Ranking Boston's best pieces

Pelton: Let's wrap up by pondering this question: Which of Boston's players and picks have the most trade value?

Marks: It pains me to say this because I was part of that Brooklyn front office involved in the infamous trade with the Celtics, but Tatum and Brown have the most trade value on the Boston roster.

As I wrote in the Celtics' offseason focus, Boston has two players in Brown and Tatum on controllable rookie contracts for at least the next two seasons. They will combine to earn $11 million in 2018-19, are potential All-Stars and have proved they can play at a high level -- as evidenced by the playoffs this past season. Don't get me wrong, Kawhi Leonard is a top-five NBA player, but paying him $32 million in 2019-20 when the Celtics' duo earns half that would make me pause.

Boston's future draft assets are still absurd: The team could have four first-round picks next June. The Sacramento first (protected only if it's No. 1 overall) is the crown jewel because the Kings are still rebuilding even after missing the playoffs for 12 straight seasons. The depth in the Western Conference means we likely will see Sacramento in the lottery once again.

Pelton: No doubt, Tatum is the Celtics' most valuable player in terms of trade value. I might put the Sacramento pick ahead of Brown, who still has to prove that he can remain an above-average 3-point shooter after improving from 34 percent to nearly 40 percent in his second season.
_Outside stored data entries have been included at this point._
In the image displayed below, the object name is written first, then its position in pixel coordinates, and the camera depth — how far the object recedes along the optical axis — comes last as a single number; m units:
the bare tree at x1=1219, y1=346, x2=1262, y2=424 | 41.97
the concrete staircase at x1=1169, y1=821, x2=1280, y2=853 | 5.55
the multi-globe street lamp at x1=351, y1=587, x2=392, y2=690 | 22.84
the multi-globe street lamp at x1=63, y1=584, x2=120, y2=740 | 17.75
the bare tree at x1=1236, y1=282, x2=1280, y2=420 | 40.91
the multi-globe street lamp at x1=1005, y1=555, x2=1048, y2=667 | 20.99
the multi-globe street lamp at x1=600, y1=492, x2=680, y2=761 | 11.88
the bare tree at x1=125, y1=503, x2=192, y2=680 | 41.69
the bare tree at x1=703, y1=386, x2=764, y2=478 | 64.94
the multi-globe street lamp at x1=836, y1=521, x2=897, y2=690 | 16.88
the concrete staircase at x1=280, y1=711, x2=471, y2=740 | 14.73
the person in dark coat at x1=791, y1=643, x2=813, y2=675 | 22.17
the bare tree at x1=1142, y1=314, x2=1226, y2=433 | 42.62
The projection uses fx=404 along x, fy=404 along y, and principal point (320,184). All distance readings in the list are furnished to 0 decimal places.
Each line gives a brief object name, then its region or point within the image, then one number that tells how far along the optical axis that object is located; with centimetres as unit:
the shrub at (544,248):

We'll know more about where to project the Kings when we find out how much talent they add this offseason. Like the Nets last year, Sacramento won't have any incentive to lose games late in the season. That could hurt the pick's value, though the change to the lottery format would still mean a decent chance of it landing Nos. 2-4 in that case.
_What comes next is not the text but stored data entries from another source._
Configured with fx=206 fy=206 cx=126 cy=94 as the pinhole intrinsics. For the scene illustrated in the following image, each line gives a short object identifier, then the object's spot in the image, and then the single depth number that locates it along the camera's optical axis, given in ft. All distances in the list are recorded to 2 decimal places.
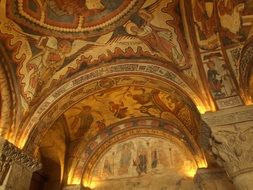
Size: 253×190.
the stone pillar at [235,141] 10.66
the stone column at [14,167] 14.25
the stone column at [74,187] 20.23
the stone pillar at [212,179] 16.57
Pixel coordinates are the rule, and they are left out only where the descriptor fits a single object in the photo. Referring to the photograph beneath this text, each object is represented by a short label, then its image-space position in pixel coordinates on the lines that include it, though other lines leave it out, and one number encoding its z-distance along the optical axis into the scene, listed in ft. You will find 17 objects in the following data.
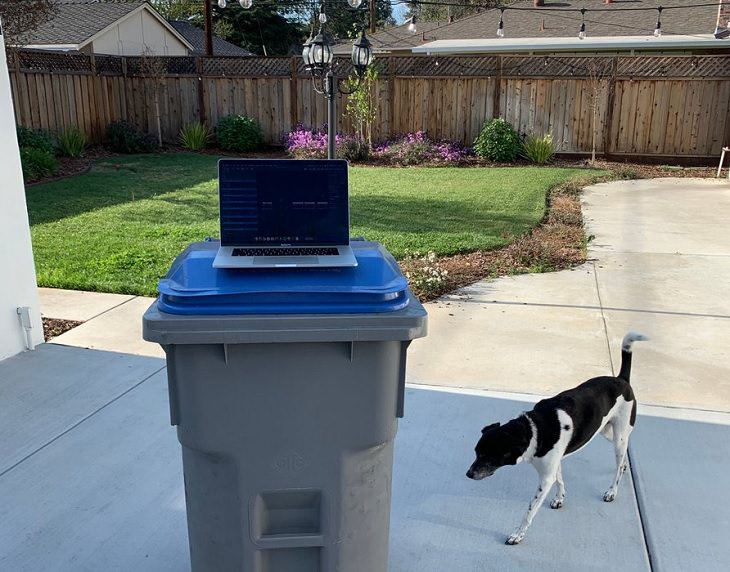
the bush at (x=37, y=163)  38.70
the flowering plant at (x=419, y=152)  48.55
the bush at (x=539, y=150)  48.67
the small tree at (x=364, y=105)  50.24
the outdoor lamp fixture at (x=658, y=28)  57.41
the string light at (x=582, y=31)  57.31
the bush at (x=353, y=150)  49.06
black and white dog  8.52
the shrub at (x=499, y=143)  49.11
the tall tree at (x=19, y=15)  43.30
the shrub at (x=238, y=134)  53.67
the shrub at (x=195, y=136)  54.19
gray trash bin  6.32
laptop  7.36
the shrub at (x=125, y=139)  51.90
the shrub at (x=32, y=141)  40.47
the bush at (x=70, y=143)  46.39
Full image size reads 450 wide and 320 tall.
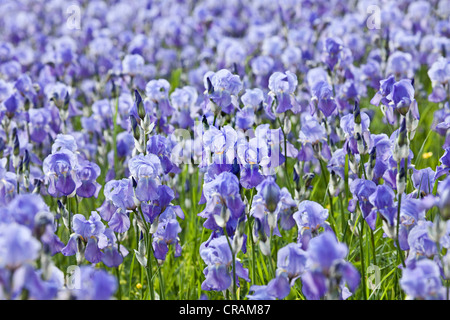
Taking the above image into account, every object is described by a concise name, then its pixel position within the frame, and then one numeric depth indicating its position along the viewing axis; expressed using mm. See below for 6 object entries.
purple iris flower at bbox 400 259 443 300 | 3758
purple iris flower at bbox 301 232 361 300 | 3594
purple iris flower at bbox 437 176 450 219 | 3898
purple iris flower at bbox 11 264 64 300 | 3312
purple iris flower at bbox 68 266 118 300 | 3404
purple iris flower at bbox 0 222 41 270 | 3232
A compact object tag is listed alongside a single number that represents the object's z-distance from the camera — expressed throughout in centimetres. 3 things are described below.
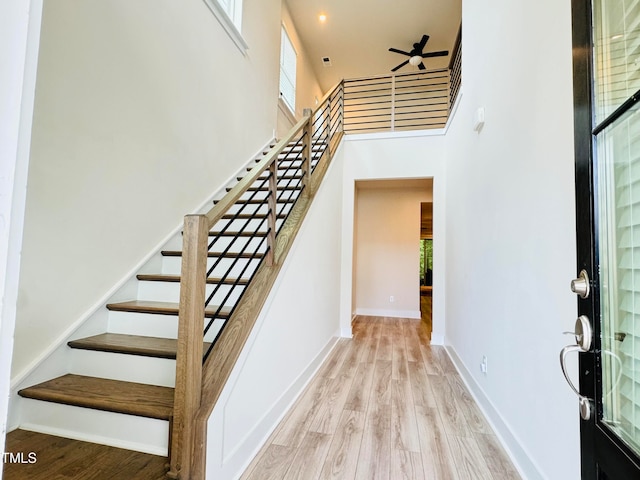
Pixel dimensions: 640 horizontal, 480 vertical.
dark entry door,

The protected pick the Memphis Grizzlies owe Boston from the Jeff Green trade is a sleeper. If the pick ends up in the top eight next year -- a distinct possibility if Memphis suffers injuries like this season -- it's top-six protected in 2020 and potentially unprotected in 2021, when Marc Gasol will be 36 and Mike Conley 33.
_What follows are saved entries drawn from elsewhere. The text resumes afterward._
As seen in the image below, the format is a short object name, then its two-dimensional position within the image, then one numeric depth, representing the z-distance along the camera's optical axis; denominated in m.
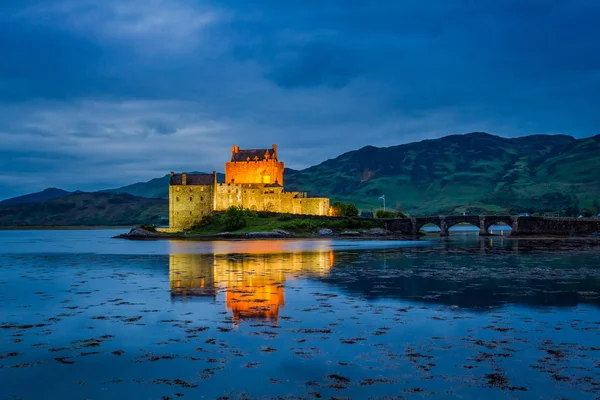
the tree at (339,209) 125.46
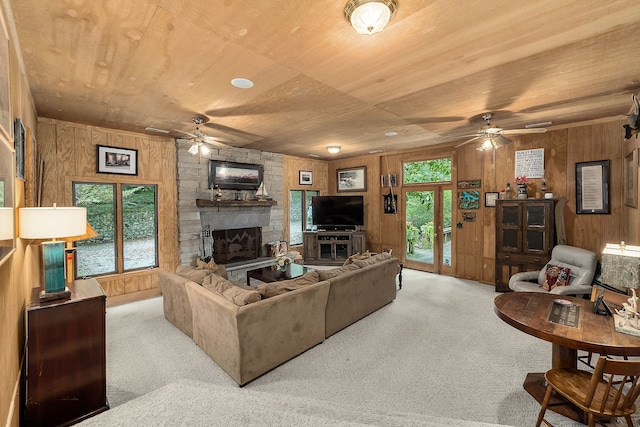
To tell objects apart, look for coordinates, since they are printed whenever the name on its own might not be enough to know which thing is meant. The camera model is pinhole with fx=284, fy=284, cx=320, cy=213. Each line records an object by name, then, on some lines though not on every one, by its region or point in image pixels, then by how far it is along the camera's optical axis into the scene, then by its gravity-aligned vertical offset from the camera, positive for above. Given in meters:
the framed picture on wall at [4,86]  1.51 +0.73
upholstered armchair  3.57 -0.92
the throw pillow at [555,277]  3.83 -0.94
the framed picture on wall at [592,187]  4.20 +0.31
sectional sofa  2.48 -1.02
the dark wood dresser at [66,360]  1.90 -1.02
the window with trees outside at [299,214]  7.32 -0.06
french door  6.13 -0.39
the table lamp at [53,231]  1.87 -0.11
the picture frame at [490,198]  5.30 +0.20
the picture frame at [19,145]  2.06 +0.53
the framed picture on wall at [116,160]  4.34 +0.86
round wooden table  1.79 -0.85
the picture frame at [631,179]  3.34 +0.36
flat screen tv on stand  7.29 -0.01
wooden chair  1.51 -1.14
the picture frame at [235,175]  5.59 +0.79
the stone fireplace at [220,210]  5.18 +0.06
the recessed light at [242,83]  2.72 +1.27
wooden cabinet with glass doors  4.47 -0.45
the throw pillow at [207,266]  3.69 -0.70
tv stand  7.16 -0.85
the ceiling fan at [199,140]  3.82 +1.00
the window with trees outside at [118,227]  4.37 -0.22
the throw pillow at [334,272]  3.30 -0.74
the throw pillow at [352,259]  4.11 -0.72
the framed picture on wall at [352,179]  7.43 +0.86
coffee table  4.27 -0.98
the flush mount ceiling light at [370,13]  1.58 +1.12
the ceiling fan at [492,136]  3.72 +0.99
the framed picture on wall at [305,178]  7.41 +0.90
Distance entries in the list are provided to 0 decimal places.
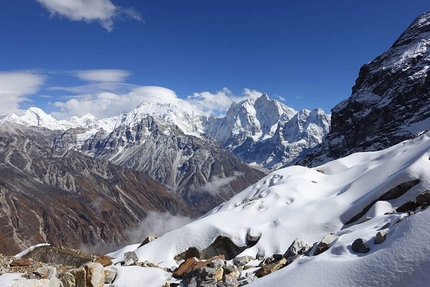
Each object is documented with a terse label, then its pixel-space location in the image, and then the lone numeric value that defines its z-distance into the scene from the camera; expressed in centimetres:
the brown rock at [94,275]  1484
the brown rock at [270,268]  1407
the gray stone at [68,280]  1383
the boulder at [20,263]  1788
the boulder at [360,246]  1110
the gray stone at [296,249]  1587
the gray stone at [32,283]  1137
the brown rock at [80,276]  1425
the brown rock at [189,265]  1648
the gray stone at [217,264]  1524
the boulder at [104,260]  2033
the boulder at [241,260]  1838
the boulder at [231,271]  1485
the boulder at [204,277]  1409
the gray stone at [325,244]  1310
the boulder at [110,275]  1649
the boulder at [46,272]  1502
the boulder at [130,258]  1962
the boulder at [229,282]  1347
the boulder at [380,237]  1108
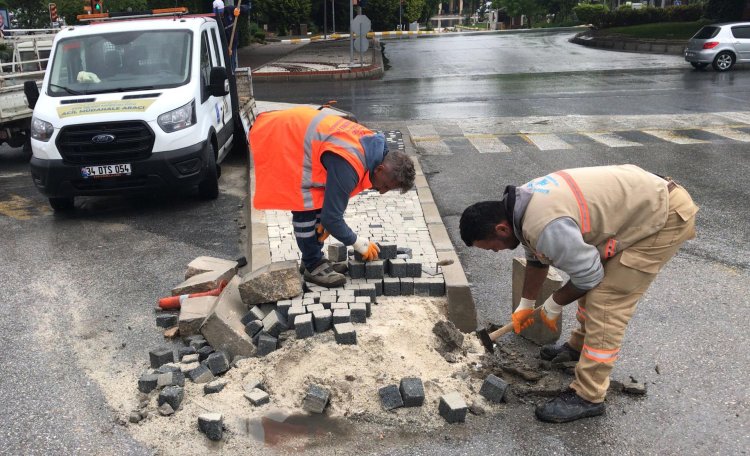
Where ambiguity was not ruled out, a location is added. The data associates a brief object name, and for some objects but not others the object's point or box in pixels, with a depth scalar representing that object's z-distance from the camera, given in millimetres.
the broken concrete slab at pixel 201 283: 5465
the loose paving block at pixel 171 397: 4055
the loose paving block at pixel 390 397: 4024
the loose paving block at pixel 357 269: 5328
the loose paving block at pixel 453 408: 3910
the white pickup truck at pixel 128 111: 7641
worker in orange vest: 4613
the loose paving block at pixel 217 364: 4430
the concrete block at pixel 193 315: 4949
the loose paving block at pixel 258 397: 4074
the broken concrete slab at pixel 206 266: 5746
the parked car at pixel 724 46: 21609
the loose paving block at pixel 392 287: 5250
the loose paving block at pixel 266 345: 4562
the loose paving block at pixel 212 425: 3793
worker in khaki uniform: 3564
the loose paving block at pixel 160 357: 4520
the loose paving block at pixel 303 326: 4602
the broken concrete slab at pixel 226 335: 4613
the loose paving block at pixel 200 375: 4332
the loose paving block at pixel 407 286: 5277
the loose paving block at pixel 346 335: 4531
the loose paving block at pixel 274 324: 4688
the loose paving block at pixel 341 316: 4680
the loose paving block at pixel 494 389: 4105
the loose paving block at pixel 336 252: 5500
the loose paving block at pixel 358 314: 4781
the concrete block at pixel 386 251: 5461
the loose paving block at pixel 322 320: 4652
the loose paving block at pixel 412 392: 4008
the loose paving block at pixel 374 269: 5312
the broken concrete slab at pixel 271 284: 4898
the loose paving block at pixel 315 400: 4008
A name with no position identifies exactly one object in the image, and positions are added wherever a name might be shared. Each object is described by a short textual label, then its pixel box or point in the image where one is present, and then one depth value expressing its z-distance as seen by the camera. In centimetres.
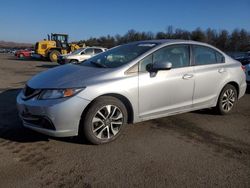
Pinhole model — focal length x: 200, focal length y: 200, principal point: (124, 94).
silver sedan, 273
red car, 2742
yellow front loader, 1980
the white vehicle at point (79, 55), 1338
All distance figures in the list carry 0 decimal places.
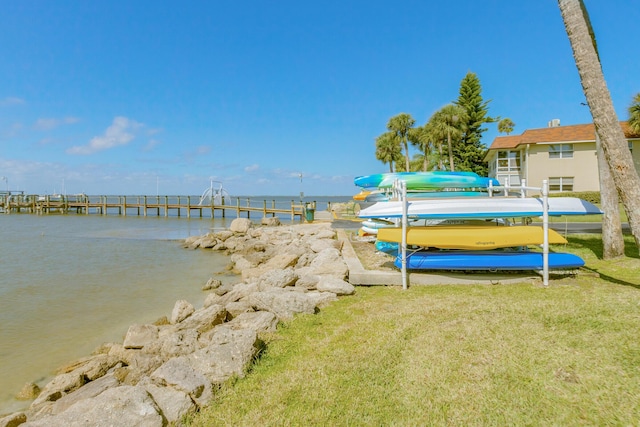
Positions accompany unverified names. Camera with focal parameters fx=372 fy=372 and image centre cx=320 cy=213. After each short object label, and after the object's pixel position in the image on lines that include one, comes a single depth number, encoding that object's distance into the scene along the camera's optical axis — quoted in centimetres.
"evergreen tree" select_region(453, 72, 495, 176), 4225
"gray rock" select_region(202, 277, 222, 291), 1056
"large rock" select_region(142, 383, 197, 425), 297
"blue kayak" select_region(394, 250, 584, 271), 653
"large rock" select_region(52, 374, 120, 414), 407
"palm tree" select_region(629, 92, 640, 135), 2679
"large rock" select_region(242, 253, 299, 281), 1080
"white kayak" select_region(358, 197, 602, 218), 646
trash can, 2386
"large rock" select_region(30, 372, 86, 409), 462
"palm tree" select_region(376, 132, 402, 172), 4719
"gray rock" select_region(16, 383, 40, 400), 500
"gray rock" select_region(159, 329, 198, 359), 472
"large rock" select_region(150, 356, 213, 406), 321
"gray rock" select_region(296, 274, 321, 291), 700
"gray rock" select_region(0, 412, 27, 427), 384
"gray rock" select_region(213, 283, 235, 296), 940
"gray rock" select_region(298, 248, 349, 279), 721
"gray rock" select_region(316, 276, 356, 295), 633
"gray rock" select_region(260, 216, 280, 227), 2600
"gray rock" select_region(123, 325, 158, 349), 595
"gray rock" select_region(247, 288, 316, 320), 544
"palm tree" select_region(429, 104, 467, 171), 3888
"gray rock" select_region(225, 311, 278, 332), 477
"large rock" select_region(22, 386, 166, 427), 286
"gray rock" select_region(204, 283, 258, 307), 740
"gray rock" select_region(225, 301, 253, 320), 613
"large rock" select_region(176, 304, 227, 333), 574
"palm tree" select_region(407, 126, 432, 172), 4253
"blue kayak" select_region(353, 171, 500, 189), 1038
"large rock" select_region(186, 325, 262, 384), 351
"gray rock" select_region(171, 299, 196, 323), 705
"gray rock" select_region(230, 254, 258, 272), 1302
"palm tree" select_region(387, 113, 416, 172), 4597
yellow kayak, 641
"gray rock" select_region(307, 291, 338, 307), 595
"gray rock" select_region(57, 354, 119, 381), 508
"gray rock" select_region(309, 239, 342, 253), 1128
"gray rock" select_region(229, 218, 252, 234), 2292
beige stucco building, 2945
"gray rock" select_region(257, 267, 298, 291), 722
We've gotten this far without even mentioning Terry Rozier, whose emergence during the playoffs made the idea of an Irving for Leonard swap plausible. Rozier has demonstrated that he could be a low-end starting point guard, and he is making just $3 million in the last year of his rookie contract, so he'd surely command a pick in the back half of the first round if the Celtics were to make him available.

Add it up, and Boston is in enviable position to win any bidding war for a superstar on the trade market. The question now is whether the Celtics are willing to go deep into the treasure chest to take a chance on re-signing Leonard.